ASSIGNED TASK - Render every line of text from the entries below as a Markdown table with two columns, Row and Text, numbering the rows in order and omitting blank lines. Leave the pictures out of the table.

MATERIALS PROVIDED -

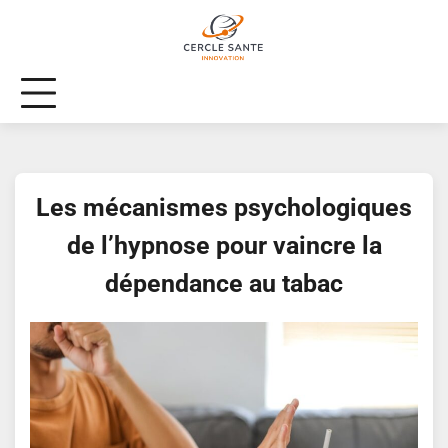
Skip
to
content
Les mécanismes psychologiques
de l’hypnose pour vaincre la
dépendance au tabac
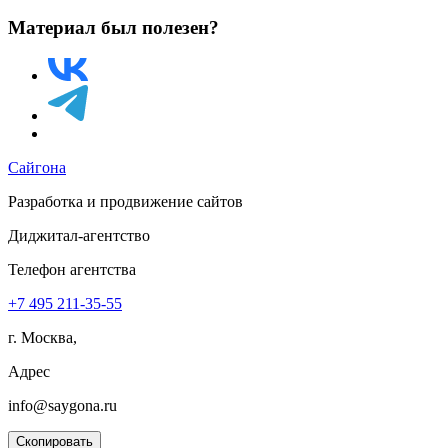
Материал был полезен?
Сайгона
Разработка и продвижение сайтов
Диджитал-агентство
Телефон агентства
+7 495
211-35-55
г. Москва,
Адрес
info@saygona.ru
Скопировать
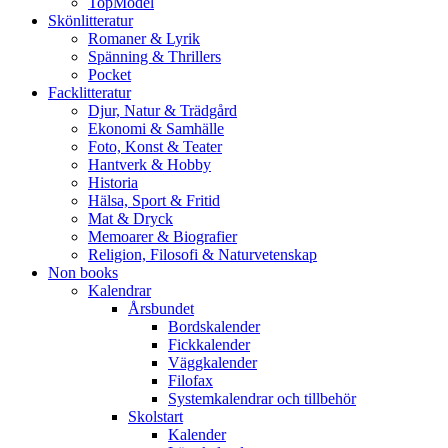
TopModel
Skönlitteratur
Romaner & Lyrik
Spänning & Thrillers
Pocket
Facklitteratur
Djur, Natur & Trädgård
Ekonomi & Samhälle
Foto, Konst & Teater
Hantverk & Hobby
Historia
Hälsa, Sport & Fritid
Mat & Dryck
Memoarer & Biografier
Religion, Filosofi & Naturvetenskap
Non books
Kalendrar
Årsbundet
Bordskalender
Fickkalender
Väggkalender
Filofax
Systemkalendrar och tillbehör
Skolstart
Kalender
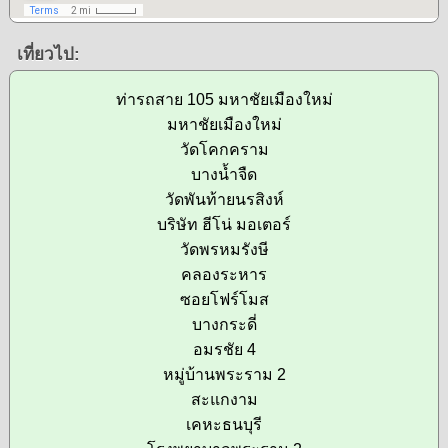
เที่ยวไป:
ท่ารถสาย 105 มหาชัยเมืองใหม่
มหาชัยเมืองใหม่
วัดโคกคราม
บางน้ำจืด
วัดพันท้ายนรสิงห์
บริษัท ฮีโน่ มอเตอร์
วัดพรหมรังษี
คลองระหาร
ซอยโฟร์โมส
บางกระดี่
อมรชัย 4
หมู่บ้านพระราม 2
สะแกงาม
เคหะธนบุรี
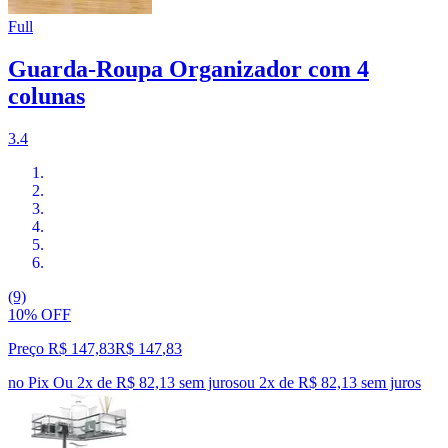
Full
Guarda-Roupa Organizador com 4
colunas
3.4
(9)
10% OFF
Preço R$ 147,83
R$
147
,
83
no Pix
Ou 2x de R$ 82,13 sem juros
ou
2
x de
R$ 82,13
sem juros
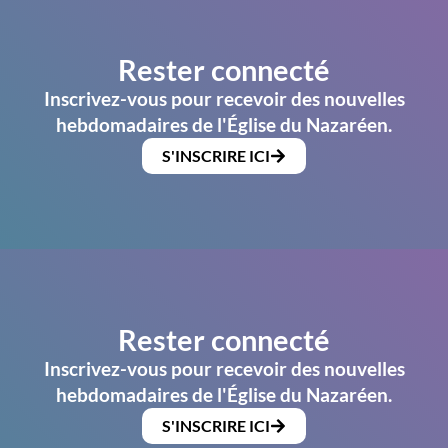
Rester connecté
Inscrivez-vous pour recevoir des nouvelles
hebdomadaires de l'Église du Nazaréen.
S'INSCRIRE ICI
Rester connecté
Inscrivez-vous pour recevoir des nouvelles
hebdomadaires de l'Église du Nazaréen.
S'INSCRIRE ICI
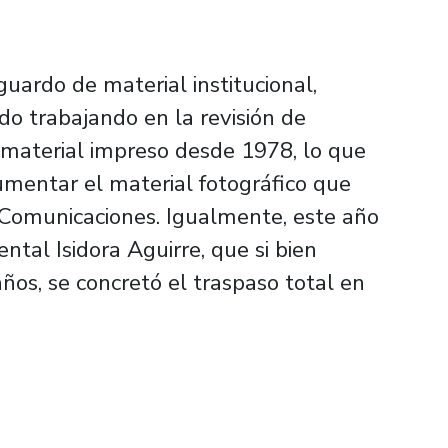
guardo de material institucional,
o trabajando en la revisión de
 material impreso desde 1978, lo que
mentar el material fotográfico que
 Comunicaciones. Igualmente, este año
tal Isidora Aguirre, que si bien
os, se concretó el traspaso total en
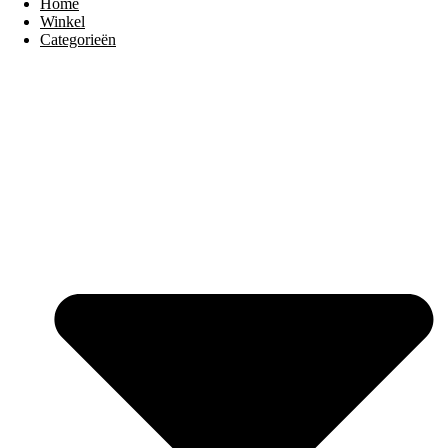
Home
Winkel
Categorieën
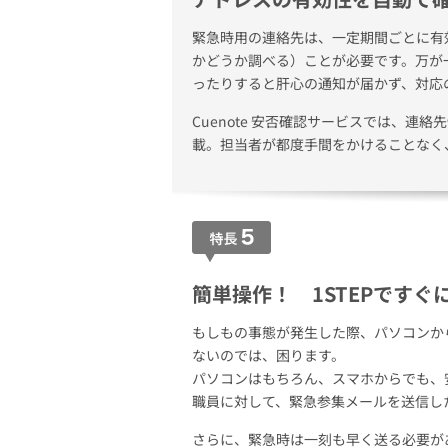
緊急時用の連絡先は、一定期間ごとに有
かどうか調べる）ことが必要です。万が
ったりすると肝心の通知が届かず、対応
Cuenote 安否確認サービスでは、連
載。担当者が都度手間をかけることなく
簡単操作！ 1STEPですぐ
もしもの事態が発生した際、パソコンか
ないのでは、困ります。
パソコンはもちろん、スマホからでも、
職員に対して、緊急参集メールを送信し
さらに、緊急時は一刻も早く送る必要が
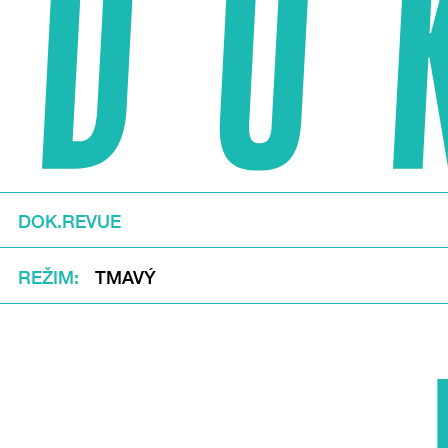
DOK.REVUE
REŽIM
TMAVÝ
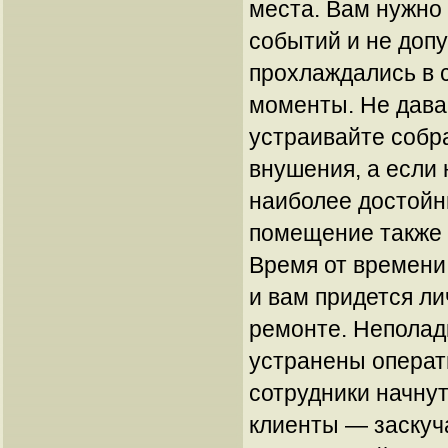
места. Вам нужно 
событий и не допу
прохлаждались в 
моменты. Не дава
устраивайте собр
внушения, а если
наиболее достой
помещение также 
Время от времени 
и вам придется ли
ремонте. Неполад
устранены операт
сотрудники начнут
клиенты — заскуч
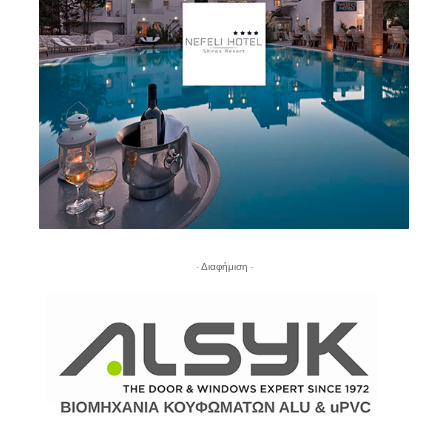
- Διαφήμιση -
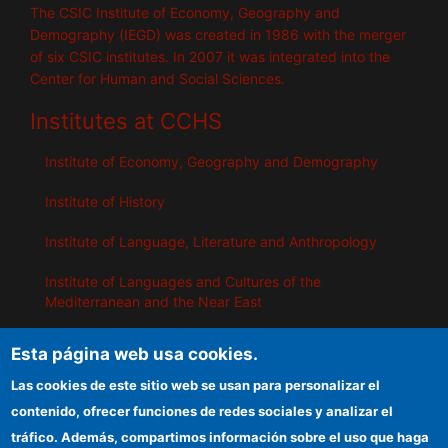
The CSIC Institute of Economy, Geography and
Demography (IEGD) was created in 1986 with the merger
of six CSIC institutes. In 2007 it was integrated into the
Center for Human and Social Sciences.
Institutes at CCHS
Institute of Economy, Geography and Demography
Institute of History
Institute of Language, Literature and Anthropology
Institute of Languages ​​and Cultures of the
Mediterranean and the Near East
Institute of Philosophy
Esta página web usa cookies.
Institute of Public Policies and Goods
Las cookies de este sitio web se usan para personalizar el
contenido, ofrecer funciones de redes sociales y analizar el
tráfico. Además, compartimos información sobre el uso que haga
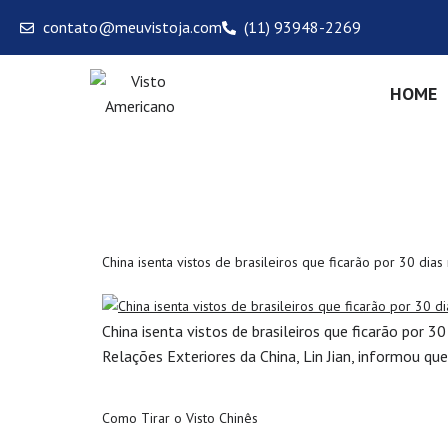
contato@meuvistoja.com
(11) 93948-2269
HOME
Categoria:
Vi
China isenta vistos de brasileiros que ficarão por 30 dias
China isenta vistos de brasileiros que ficarão por 
Relações Exteriores da China, Lin Jian, informou qu
Como Tirar o Visto Chinês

OUTPUT -
| Row | Text |
|---|---|
| 1 | Skip |
| 2 | to |
| 3 | content |
| 4 | Les mécanismes psychologiques |
| 5 | de l’hypnose pour vaincre la |
| 6 | dépendance au tabac |
| 7 | Материал был полезен? |
| 8 | Сайгона |
| 9 | Разработка и продвижение сайтов |
| 10 | Диджитал-агентство |
| 11 | Телефон агентства |
| 12 | +7 495 |
| 13 | 211-35-55 |
| 14 | г. Москва, |
| 15 | Адрес |
| 16 | info@saygona.ru |
| 17 | Скопировать |
| 18 | TopModel |
| 19 | Skönlitteratur |
| 20 | Romaner & Lyrik |
| 21 | Spänning & Thrillers |
| 22 | Pocket |
| 23 | Facklitteratur |
| 24 | Djur, Natur & Trädgård |
| 25 | Ekonomi & Samhälle |
| 26 | Foto, Konst & Teater |
| 27 | Hantverk & Hobby |
| 28 | Historia |
| 29 | Hälsa, Sport & Fritid |
| 30 | Mat & Dryck |
| 31 | Memoarer & Biografier |
| 32 | Religion, Filosofi & Naturvetenskap |
| 33 | Non books |
| 34 | Kalendrar |
| 35 | Årsbundet |
| 36 | Bordskalender |
| 37 | Fickkalender |
| 38 | Väggkalender |
| 39 | Filofax |
| 40 | Systemkalendrar och tillbehör |
| 41 | Skolstart |
| 42 | Kalender |
| 43 | เที่ยวไป: |
| 44 | ท่ารถสาย 105 มหาชัยเมืองใหม่ |
| 45 | มหาชัยเมืองใหม่ |
| 46 | วัดโคกคราม |
| 47 | บางน้ำจืด |
| 48 | วัดพันท้ายนรสิงห์ |
| 49 | บริษัท ฮีโน่ มอเตอร์ |
| 50 | วัดพรหมรังษี |
| 51 | คลองระหาร |
| 52 | ซอยโฟร์โมส |
| 53 | บางกระดี่ |
| 54 | อมรชัย 4 |
| 55 | หมู่บ้านพระราม 2 |
| 56 | สะแกงาม |
| 57 | เคหะธนบุรี |
| 58 | Full |
| 59 | Guarda-Roupa Organizador com 4 |
| 60 | colunas |
| 61 | 3.4 |
| 62 | (9) |
| 63 | 10% OFF |
| 64 | Preço R$ 147,83 |
| 65 | R$ |
| 66 | 147 |
| 67 | , |
| 68 | 83 |
| 69 | no Pix |
| 70 | Ou 2x de R$ 82,13 sem juros |
| 71 | ou |
| 72 | 2 |
| 73 | x de |
| 74 | R$ 82,13 |
| 75 | sem juros |
| 76 | Rester connecté |
| 77 | Inscrivez-vous pour recevoir des nouvelles |
| 78 | hebdomadaires de l'Église du Nazaréen. |
| 79 | S'INSCRIRE ICI |
| 80 | Rester connecté |
| 81 | Inscrivez-vous pour recevoir des nouvelles |
| 82 | hebdomadaires de l'Église du Nazaréen. |
| 83 | S'INSCRIRE ICI |
| 84 | guardo de material institucional, |
| 85 | o trabajando en la revisión de |
| 86 |  material impreso desde 1978, lo que |
| 87 | mentar el material fotográfico que |
| 88 |  Comunicaciones. Igualmente, este año |
| 89 | tal Isidora Aguirre, que si bien |
| 90 | os, se concretó el traspaso total en |
| 91 | Home |
| 92 | Winkel |
| 93 | Categorieën |
| 94 | 緊急時用の連絡先は、一定期間ごとに有 |
| 95 | かどうか調べる）ことが必要です。万が |
| 96 | ったりすると肝心の通知が届かず、対応 |
| 97 | Cuenote 安否確認サービスでは、連 |
| 98 | 載。担当者が都度手間をかけることなく |
| 99 | 簡単操作！ 1STEPですぐ |
| 100 | もしもの事態が発生した際、パソコンか |
| 101 | ないのでは、困ります。 |
| 102 | パソコンはもちろん、スマホからでも、 |
| 103 | 職員に対して、緊急参集メールを送信し |
| 104 | さらに、緊急時は一刻も早く送る必要が |
| 105 | DOK.REVUE |
| 106 | REŽIM |
| 107 | TMAVÝ |
| 108 | места. Вам нужно  |
| 109 | событий и не допу |
| 110 | прохлаждались в  |
| 111 | моменты. Не дава |
| 112 | устраивайте собр |
| 113 | внушения, а если |
| 114 | наиболее достой |
| 115 | помещение также  |
| 116 | Время от времени  |
| 117 | и вам придется ли |
| 118 | ремонте. Неполад |
| 119 | устранены операт |
| 120 | сотрудники начнут |
| 121 | клиенты — заскуч |
| 122 | - Διαφήμιση - |
| 123 | The CSIC Institute of Economy, Geography and |
| 124 | Demography (IEGD) was created in 1986 with the merger |
| 125 | of six CSIC institutes. In 2007 it was integrated into the |
| 126 | Center for Human and Social Sciences. |
| 127 | Institutes at CCHS |
| 128 | Institute of Economy, Geography and Demography |
| 129 | Institute of History |
| 130 | Institute of Language, Literature and Anthropology |
| 131 | Institute of Languages ​​and Cultures of the |
| 132 | Mediterranean and the Near East |
| 133 | Institute of Philosophy |
| 134 | Esta página web usa cookies. |
| 135 | Institute of Public Policies and Goods |
| 136 | Las cookies de este sitio web se usan para personalizar el |
| 137 | contenido, ofrecer funciones de redes sociales y analizar el |
| 138 | tráfico. Además, compartimos información sobre el uso que haga |
| 139 | contato@meuvistoja.com |
| 140 | (11) 93948-2269 |
| 141 | HOME |
| 142 | Categoria: |
| 143 | Vi |
| 144 | China isenta vistos de brasileiros que ficarão por 30 dias |
| 145 | China isenta vistos de brasileiros que ficarão por  |
| 146 | Relações Exteriores da China, Lin Jian, informou qu |
| 147 | Como Tirar o Visto Chinês |